--- GOAL OF THE EXERCISE ---
Below are records; copy every line in them that holds the word "pixel".

--- EXTRACTED RECORDS ---
# # # # #

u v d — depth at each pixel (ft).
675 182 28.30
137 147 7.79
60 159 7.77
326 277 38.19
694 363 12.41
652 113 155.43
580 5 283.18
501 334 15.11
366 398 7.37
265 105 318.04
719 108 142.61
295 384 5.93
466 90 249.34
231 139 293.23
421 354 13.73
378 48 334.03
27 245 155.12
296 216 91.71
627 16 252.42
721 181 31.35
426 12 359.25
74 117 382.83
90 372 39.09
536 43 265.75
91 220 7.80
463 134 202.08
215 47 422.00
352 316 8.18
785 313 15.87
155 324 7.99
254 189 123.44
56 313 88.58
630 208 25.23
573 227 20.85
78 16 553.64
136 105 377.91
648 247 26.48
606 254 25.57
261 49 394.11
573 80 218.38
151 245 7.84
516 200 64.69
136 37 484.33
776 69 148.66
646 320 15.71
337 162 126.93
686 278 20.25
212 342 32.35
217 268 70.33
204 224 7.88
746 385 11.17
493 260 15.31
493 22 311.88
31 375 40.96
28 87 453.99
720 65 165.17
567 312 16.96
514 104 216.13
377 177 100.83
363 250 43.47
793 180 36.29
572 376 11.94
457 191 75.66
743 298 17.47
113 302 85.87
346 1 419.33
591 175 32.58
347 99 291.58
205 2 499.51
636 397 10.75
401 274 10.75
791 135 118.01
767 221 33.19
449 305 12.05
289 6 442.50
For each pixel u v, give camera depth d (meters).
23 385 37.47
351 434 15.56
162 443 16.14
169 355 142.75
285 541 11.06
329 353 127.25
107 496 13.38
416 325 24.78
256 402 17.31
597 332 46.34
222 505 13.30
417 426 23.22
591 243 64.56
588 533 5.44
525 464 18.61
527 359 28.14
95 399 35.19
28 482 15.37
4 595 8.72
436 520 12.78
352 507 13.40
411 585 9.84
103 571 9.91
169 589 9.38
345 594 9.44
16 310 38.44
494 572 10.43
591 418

# # # # #

--- ANSWER BOX ---
u v d — depth at each pixel (ft).
For each pixel u v, give camera depth d (meters).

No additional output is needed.